* **Problem to solve**
Reproduce the footballer's profile from "- 2014–2015: Boulogne" to "Versailles / 61 / (7)", replacing "Colmar" with "Strasbourg".

* **Source document**

- - -

Personal information
- Date of birth: 29 March 1988 (age 38)
- Place of birth: Talence, France
- Height: 1.82 m (6 ft 0 in)
- Position: Centre-back

Team information
- Current team: Chambly
- Number: 29

Youth career
- 2003–2005: Châteauroux
- 2005–2006: Poitiers
- 2006–2008: Châtellerault

Senior career*
- Years: Team / Apps / (Gls)
- 2008–2010: Châtellerault / 50 / (7)
- 2010–2014: Trélissac / 118 / (8)
- 2014–2015: Boulogne / 49 / (2)
- 2015–2016: Colmar / 27 / (0)
- 2016–2021: Chambly / 129 / (16)
- 2021–2022: Bourg-en-Bresse / 34 / (3)
- 2022–2024: Versailles / 61 / (7)
- 2024–2025: Poitevin / 27 / (2)
- 2025–: Chambly / 16 / (1)

= Thibault Jaques =

French footballer (born 1988)

Thibault Jaques (born 29 March 1988) is a French professional footballer who plays as a defender for Championnat National 1 club Chambly.

==Career==
Jaques joined FC Chambly in 2016, and captained them to their first ever promotion to the Ligue 2 in 2015. He made his professional debut with Chambly in a 1–0 Ligue 2 win over Valenciennes FC on 26 July 2019, scoring the game-winning goal and the first ever for Chambly in the division. As a starter in the Chambly defense during this 2019–20 season, he was voted into the Ligue 2 Team of the Season by France Football.

In June 2022, Jaques moved to Versailles.

- - -

* **Material provided**
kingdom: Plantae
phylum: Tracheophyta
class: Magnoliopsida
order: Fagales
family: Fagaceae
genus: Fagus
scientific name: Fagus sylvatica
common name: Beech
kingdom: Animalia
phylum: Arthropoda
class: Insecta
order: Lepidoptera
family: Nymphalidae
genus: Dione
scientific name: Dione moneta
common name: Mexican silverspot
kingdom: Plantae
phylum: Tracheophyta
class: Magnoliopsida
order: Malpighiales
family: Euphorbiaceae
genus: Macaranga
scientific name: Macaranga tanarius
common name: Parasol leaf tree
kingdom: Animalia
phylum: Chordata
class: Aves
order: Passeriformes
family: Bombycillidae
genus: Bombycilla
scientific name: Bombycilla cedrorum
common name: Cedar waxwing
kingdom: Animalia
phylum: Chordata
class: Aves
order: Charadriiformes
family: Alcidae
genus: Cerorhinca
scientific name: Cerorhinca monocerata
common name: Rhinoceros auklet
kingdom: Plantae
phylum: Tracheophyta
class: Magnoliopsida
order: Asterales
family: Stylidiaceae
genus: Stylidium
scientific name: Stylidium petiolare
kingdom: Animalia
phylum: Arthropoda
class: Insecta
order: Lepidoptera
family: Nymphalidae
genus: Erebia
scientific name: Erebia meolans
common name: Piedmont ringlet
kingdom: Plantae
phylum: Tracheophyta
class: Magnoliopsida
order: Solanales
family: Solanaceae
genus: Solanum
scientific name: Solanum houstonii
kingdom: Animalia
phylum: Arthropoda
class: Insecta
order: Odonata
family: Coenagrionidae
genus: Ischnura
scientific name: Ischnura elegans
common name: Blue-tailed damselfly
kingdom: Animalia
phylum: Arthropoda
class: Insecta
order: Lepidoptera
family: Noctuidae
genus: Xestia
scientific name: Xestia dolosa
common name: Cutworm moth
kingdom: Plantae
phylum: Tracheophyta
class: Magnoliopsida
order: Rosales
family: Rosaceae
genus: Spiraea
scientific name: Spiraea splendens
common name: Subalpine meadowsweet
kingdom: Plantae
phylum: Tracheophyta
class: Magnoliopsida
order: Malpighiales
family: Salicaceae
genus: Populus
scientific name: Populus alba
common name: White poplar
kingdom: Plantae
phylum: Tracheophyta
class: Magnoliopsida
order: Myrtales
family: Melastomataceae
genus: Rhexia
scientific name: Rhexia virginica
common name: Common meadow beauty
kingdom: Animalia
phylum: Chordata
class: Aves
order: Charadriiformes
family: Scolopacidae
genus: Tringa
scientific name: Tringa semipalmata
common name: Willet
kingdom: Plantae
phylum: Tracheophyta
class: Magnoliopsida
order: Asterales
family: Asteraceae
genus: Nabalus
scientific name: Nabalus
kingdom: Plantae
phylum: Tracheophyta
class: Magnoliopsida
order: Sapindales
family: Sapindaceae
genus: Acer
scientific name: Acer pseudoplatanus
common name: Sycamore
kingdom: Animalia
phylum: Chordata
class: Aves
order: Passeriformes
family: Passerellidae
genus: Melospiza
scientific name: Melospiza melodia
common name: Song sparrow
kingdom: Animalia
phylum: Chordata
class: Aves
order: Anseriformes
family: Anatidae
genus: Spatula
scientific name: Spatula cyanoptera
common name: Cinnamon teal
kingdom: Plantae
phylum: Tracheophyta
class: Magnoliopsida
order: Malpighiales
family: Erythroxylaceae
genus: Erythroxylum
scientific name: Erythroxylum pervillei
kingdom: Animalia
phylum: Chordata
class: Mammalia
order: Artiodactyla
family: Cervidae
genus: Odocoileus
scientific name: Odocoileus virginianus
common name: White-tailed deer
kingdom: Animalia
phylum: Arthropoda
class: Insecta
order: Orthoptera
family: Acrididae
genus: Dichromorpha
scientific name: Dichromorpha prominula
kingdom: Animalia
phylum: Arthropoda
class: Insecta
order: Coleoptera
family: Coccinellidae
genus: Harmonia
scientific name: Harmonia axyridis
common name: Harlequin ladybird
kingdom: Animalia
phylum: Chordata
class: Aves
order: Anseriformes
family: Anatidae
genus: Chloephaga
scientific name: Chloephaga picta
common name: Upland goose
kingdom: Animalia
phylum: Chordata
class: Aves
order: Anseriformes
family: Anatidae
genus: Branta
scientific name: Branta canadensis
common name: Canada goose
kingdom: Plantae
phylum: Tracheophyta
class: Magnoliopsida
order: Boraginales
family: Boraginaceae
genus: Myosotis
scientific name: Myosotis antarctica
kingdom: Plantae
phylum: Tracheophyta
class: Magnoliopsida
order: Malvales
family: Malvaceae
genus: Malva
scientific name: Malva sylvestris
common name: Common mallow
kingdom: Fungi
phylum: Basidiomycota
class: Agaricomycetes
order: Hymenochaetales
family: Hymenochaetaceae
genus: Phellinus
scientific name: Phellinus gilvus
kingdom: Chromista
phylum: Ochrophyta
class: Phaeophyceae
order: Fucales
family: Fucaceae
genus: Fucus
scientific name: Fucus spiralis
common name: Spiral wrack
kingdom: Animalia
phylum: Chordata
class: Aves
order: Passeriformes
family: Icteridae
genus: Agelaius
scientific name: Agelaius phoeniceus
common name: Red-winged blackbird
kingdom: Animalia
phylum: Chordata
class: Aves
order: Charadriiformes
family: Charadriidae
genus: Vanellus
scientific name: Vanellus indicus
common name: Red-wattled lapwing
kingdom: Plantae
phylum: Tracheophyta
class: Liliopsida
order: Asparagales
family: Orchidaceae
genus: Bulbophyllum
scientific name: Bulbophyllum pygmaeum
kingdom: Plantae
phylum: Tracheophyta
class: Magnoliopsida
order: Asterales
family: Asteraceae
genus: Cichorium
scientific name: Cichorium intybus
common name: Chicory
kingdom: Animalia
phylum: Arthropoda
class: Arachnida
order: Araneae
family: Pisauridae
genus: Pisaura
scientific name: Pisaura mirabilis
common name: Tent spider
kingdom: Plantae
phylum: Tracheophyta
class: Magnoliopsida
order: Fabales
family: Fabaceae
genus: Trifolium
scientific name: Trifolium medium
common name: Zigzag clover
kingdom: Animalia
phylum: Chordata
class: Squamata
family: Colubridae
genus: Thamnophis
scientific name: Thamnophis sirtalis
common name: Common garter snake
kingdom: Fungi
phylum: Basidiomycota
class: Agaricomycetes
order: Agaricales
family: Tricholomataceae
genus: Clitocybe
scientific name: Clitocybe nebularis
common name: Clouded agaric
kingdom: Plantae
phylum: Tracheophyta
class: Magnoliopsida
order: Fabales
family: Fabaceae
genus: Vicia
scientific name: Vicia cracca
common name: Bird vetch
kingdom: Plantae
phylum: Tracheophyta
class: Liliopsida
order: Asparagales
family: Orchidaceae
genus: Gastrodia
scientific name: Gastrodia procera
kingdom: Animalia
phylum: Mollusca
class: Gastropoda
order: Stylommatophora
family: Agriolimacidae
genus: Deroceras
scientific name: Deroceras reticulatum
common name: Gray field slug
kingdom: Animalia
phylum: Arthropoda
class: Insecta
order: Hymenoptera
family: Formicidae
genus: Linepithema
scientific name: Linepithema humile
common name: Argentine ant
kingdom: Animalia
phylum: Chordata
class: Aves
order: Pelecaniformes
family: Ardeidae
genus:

- - -

* **Task answer**
- 2014–2015: Boulogne / 49 / (2)
- 2015–2016: Strasbourg / 27 / (0)
- 2016–2021: Chambly / 129 / (16)
- 2021–2022: Bourg-en-Bresse / 34 / (3)
- 2022–2024: Versailles / 61 / (7)